[Start of section]

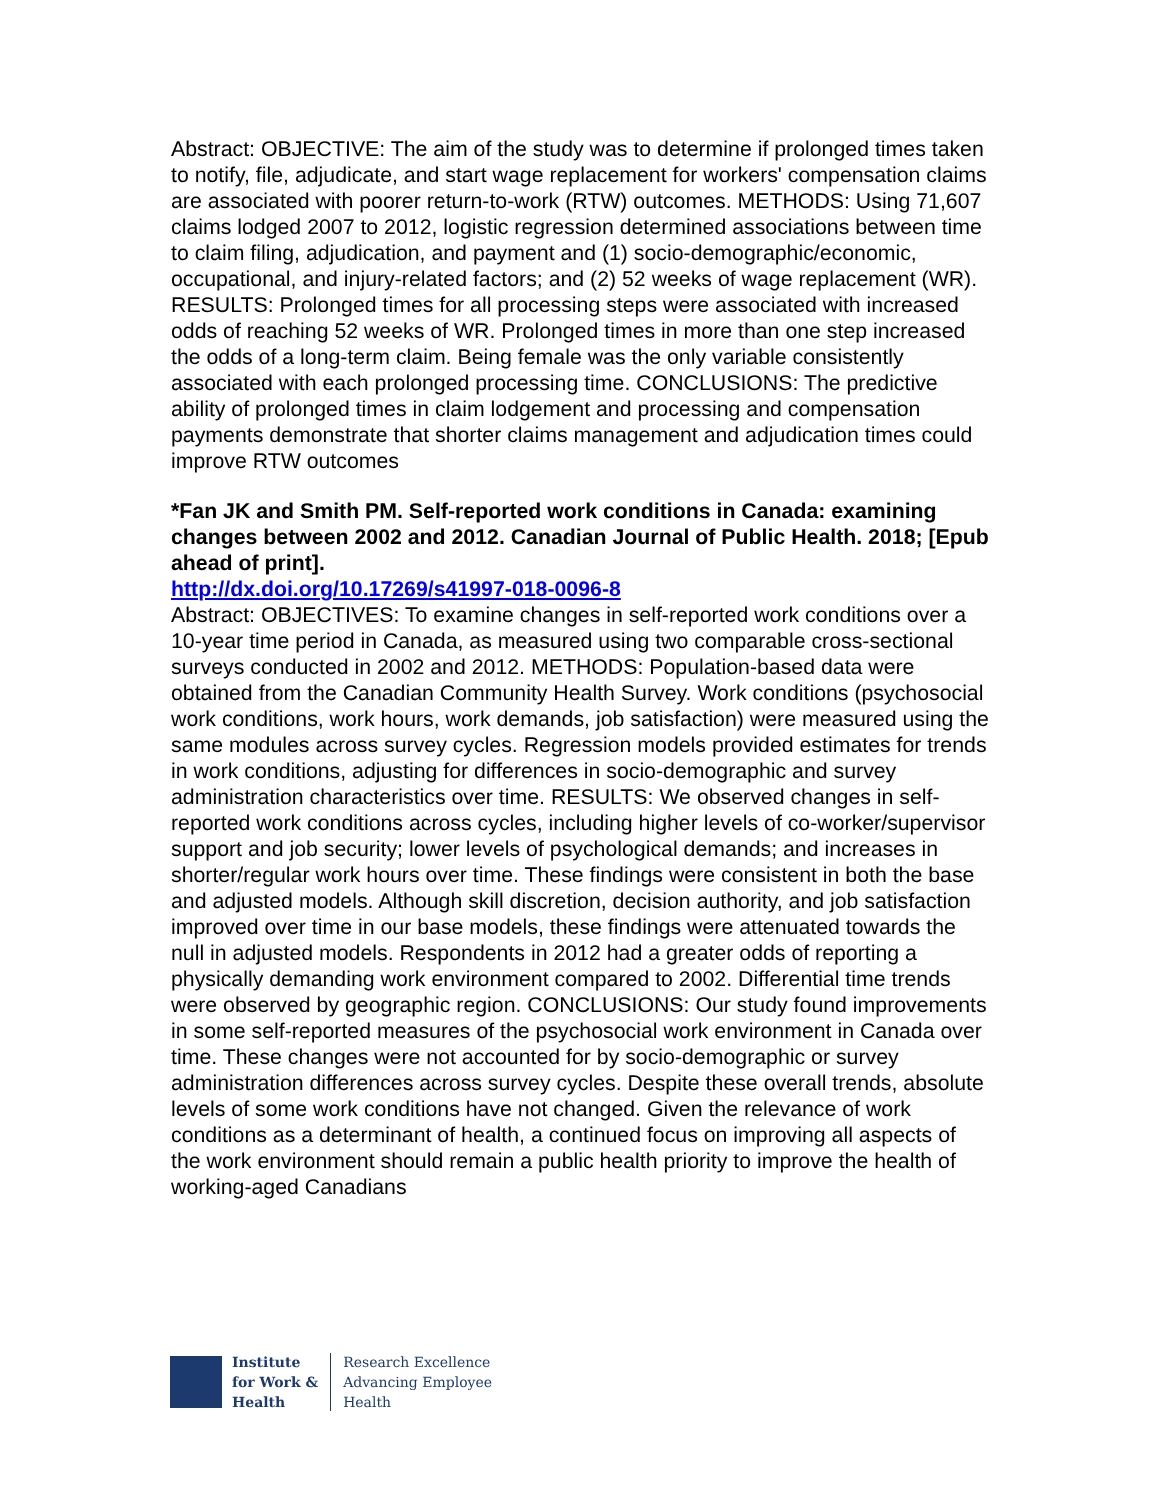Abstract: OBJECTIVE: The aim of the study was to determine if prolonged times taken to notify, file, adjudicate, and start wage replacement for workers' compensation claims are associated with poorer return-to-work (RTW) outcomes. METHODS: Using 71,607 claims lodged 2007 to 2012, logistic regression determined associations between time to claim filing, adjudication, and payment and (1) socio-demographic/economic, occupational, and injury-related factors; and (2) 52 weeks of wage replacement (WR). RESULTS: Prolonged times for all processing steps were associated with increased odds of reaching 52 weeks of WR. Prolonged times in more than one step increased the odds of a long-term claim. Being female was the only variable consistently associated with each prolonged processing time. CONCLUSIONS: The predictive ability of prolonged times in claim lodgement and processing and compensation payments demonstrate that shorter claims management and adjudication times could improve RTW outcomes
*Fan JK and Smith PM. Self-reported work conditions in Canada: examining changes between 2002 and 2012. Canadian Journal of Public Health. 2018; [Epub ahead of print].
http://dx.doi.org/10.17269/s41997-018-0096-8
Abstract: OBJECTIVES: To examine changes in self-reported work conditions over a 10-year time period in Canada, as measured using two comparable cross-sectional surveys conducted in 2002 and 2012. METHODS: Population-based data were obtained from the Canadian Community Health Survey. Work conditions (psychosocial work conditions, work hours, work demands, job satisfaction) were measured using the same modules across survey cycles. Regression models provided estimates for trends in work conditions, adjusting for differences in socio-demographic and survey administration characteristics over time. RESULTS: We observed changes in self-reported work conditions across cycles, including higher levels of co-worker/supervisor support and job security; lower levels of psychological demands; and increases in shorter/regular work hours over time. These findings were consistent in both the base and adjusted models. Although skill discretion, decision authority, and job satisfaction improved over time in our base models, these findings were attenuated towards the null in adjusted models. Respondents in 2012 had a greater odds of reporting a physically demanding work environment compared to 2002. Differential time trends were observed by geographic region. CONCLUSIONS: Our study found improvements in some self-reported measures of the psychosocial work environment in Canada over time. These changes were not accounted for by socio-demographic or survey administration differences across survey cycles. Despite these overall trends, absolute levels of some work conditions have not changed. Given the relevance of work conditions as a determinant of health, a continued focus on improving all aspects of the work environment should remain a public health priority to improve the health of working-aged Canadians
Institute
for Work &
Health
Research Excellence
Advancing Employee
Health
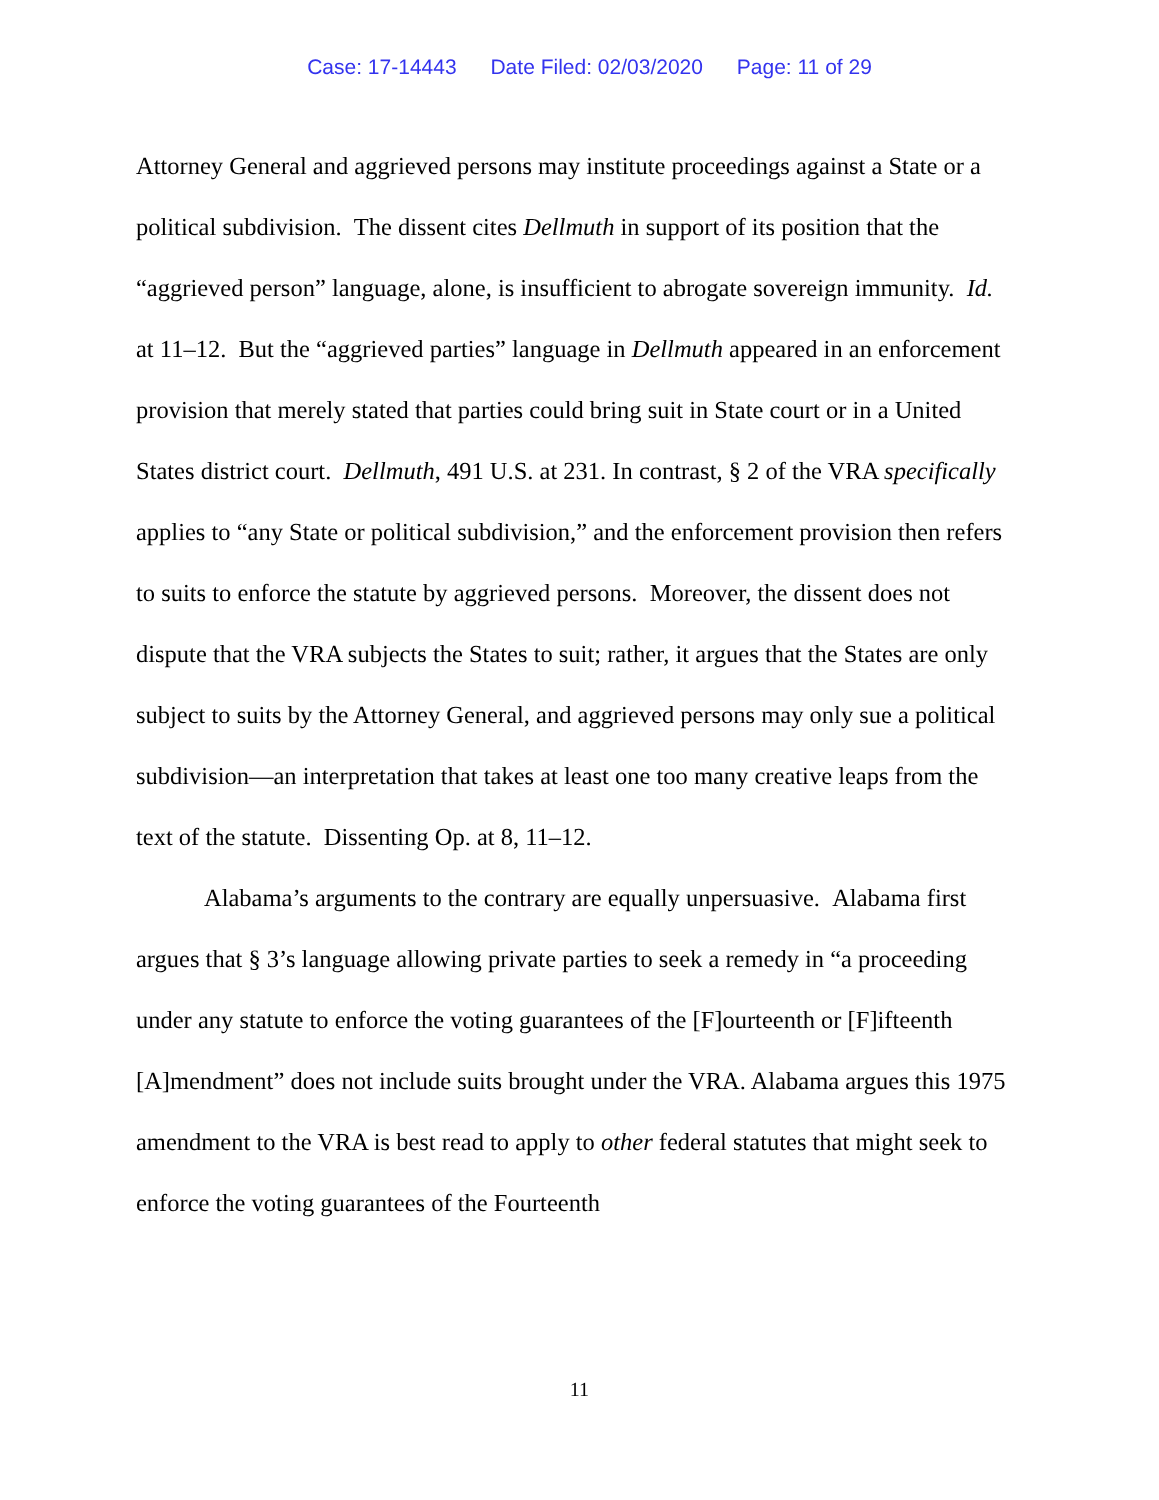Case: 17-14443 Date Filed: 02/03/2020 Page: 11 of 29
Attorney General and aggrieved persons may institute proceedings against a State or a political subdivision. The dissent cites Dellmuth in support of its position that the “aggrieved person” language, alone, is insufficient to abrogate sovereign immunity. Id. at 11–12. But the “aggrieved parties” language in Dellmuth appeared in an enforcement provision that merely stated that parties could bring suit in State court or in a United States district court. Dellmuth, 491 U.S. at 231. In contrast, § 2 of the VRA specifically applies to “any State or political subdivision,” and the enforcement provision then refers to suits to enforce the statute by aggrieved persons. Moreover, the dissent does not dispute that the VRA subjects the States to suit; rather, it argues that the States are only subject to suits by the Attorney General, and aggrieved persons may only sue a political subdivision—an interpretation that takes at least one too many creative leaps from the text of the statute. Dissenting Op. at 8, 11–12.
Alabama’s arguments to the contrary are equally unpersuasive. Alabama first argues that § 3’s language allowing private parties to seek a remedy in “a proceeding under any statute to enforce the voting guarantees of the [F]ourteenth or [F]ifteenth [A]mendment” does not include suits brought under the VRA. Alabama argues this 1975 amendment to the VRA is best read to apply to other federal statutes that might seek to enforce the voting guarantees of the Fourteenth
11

[End of section]
[Start of section]

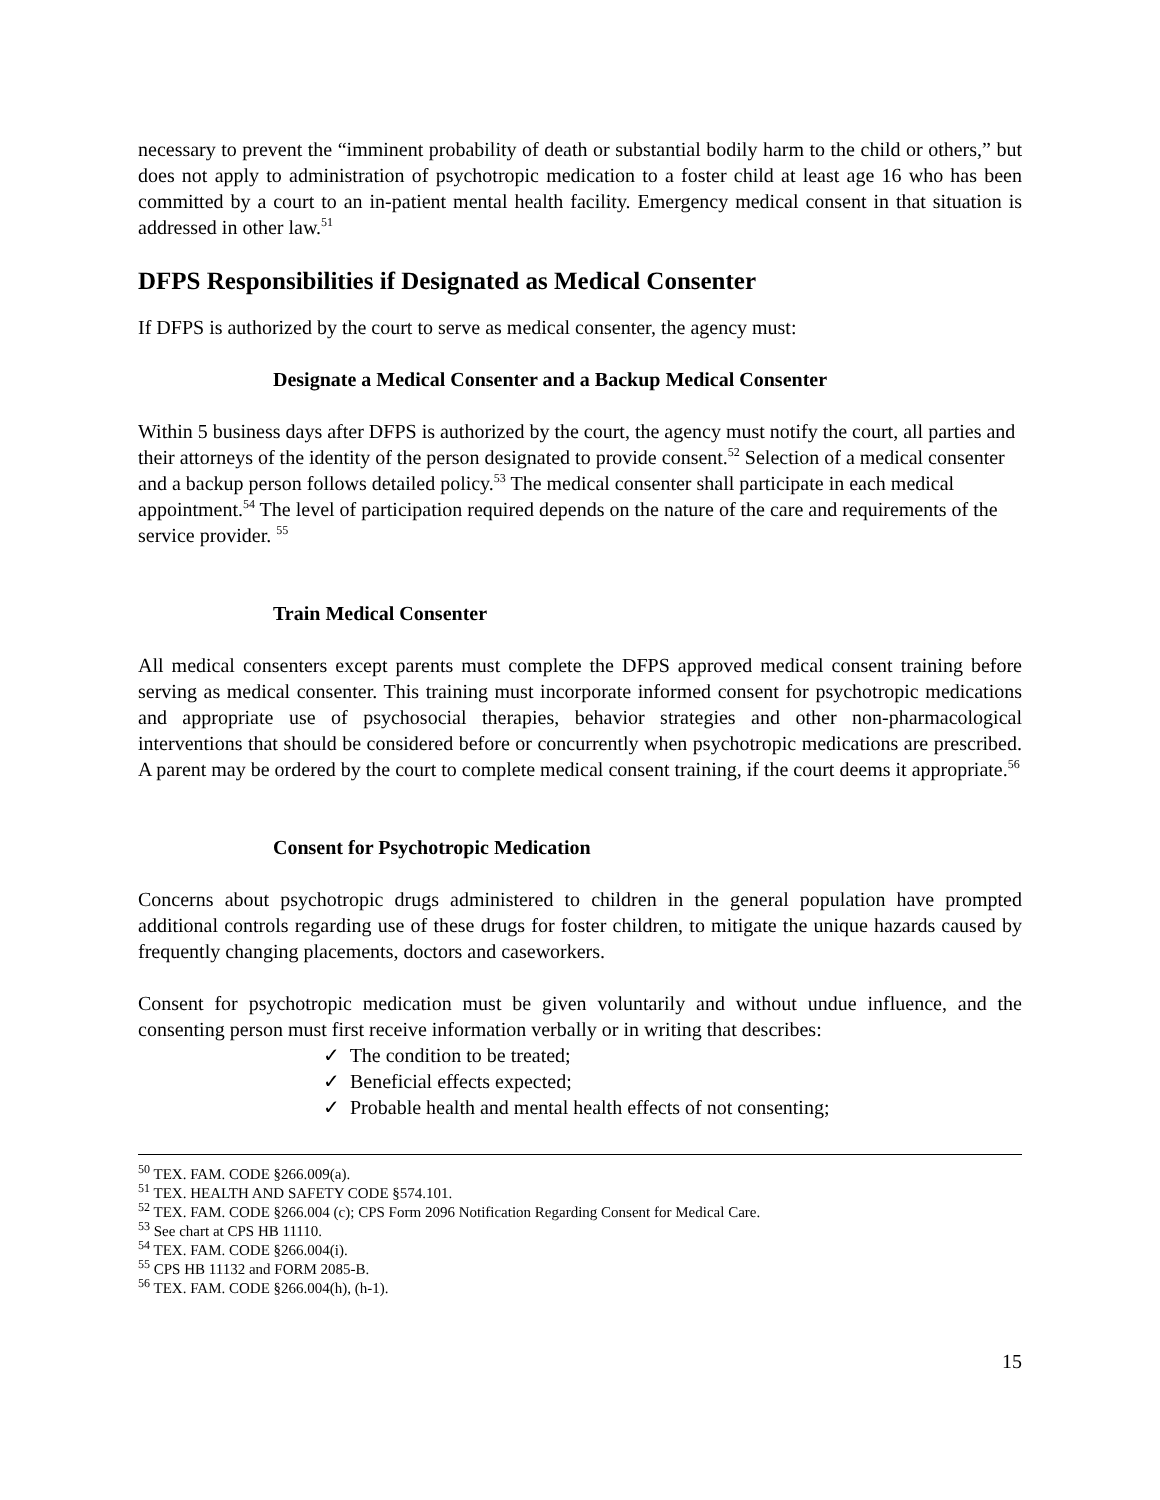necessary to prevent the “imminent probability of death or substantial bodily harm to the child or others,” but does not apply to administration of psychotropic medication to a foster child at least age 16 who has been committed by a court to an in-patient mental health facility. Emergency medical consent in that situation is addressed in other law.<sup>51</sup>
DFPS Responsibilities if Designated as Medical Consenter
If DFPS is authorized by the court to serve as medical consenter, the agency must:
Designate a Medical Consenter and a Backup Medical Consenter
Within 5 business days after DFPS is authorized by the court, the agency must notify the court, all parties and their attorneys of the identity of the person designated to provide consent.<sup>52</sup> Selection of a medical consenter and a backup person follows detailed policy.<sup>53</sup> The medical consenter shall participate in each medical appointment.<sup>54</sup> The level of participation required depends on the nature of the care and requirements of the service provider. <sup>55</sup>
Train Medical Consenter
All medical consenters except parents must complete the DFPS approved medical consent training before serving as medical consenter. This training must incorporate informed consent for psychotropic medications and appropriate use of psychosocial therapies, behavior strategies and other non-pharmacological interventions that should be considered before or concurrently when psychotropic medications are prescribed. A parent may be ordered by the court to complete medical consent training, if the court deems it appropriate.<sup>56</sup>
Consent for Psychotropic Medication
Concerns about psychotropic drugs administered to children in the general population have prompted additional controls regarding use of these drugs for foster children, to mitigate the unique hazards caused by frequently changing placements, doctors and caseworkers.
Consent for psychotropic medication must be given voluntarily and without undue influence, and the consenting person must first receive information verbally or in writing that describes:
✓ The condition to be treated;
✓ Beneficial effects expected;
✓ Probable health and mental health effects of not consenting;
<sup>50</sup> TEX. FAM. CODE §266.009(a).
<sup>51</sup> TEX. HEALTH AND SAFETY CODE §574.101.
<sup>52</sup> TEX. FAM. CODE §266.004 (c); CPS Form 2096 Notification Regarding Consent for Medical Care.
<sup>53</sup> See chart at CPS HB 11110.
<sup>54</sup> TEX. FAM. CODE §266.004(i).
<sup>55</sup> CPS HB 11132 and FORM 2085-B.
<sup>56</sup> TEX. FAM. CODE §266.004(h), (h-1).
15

[End of section]
[Start of section]

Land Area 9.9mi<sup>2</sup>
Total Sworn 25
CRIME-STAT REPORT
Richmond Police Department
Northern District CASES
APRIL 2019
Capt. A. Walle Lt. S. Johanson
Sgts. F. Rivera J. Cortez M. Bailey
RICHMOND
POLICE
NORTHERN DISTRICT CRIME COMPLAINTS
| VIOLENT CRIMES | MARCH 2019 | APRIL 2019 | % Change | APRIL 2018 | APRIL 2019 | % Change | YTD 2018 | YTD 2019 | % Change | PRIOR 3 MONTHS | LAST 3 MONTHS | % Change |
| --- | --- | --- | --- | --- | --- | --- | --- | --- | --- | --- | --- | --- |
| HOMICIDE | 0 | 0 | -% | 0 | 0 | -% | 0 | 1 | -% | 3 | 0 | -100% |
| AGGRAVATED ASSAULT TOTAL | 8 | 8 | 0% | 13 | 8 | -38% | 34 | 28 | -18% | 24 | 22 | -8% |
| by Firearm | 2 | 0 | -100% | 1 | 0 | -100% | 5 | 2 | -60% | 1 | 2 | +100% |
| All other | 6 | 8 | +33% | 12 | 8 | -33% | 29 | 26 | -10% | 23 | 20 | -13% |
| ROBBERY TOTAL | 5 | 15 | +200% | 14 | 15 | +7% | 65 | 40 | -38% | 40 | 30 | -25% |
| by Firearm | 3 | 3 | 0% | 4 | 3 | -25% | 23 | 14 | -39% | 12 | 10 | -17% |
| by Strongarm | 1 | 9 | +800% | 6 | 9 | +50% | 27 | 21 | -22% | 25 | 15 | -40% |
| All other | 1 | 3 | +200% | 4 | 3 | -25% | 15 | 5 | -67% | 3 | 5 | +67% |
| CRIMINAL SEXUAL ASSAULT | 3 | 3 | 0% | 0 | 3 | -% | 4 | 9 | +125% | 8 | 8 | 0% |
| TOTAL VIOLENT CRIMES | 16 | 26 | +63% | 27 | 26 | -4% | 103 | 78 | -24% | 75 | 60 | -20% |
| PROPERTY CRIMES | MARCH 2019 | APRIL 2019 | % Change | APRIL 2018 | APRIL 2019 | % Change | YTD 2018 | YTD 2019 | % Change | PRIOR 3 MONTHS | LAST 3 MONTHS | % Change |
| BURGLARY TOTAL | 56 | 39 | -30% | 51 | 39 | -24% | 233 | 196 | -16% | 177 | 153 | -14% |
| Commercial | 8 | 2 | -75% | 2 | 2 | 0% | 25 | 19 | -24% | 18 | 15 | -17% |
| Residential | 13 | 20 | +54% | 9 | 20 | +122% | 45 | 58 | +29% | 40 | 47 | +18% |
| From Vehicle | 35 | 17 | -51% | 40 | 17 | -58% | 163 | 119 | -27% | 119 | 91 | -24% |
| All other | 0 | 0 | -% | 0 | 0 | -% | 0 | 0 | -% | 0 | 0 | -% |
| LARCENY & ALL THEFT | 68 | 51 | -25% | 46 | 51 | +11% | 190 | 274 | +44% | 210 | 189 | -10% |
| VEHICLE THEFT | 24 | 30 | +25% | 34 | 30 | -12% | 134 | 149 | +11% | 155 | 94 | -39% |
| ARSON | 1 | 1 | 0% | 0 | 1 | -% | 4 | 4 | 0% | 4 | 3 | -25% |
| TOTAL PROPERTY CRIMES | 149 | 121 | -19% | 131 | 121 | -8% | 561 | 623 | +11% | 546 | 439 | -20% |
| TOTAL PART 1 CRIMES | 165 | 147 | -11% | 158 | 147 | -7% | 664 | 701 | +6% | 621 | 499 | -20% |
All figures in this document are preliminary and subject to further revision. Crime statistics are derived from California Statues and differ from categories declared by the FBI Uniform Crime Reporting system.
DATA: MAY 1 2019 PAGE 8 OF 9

[End of section]

__TO DO__. Of the lines above, retype only those from the line containing "Land Area 9.9mi<sup>2</sup>" through the line containing "3 | 0 | -100% |", including both, exactly.

__RESPONSE FOR THIS EXERCISE__.
Land Area 9.9mi<sup>2</sup>
Total Sworn 25
CRIME-STAT REPORT
Richmond Police Department
Northern District CASES
APRIL 2019
Capt. A. Walle Lt. S. Johanson
Sgts. F. Rivera J. Cortez M. Bailey
RICHMOND
POLICE
NORTHERN DISTRICT CRIME COMPLAINTS
| VIOLENT CRIMES | MARCH 2019 | APRIL 2019 | % Change | APRIL 2018 | APRIL 2019 | % Change | YTD 2018 | YTD 2019 | % Change | PRIOR 3 MONTHS | LAST 3 MONTHS | % Change |
| --- | --- | --- | --- | --- | --- | --- | --- | --- | --- | --- | --- | --- |
| HOMICIDE | 0 | 0 | -% | 0 | 0 | -% | 0 | 1 | -% | 3 | 0 | -100% |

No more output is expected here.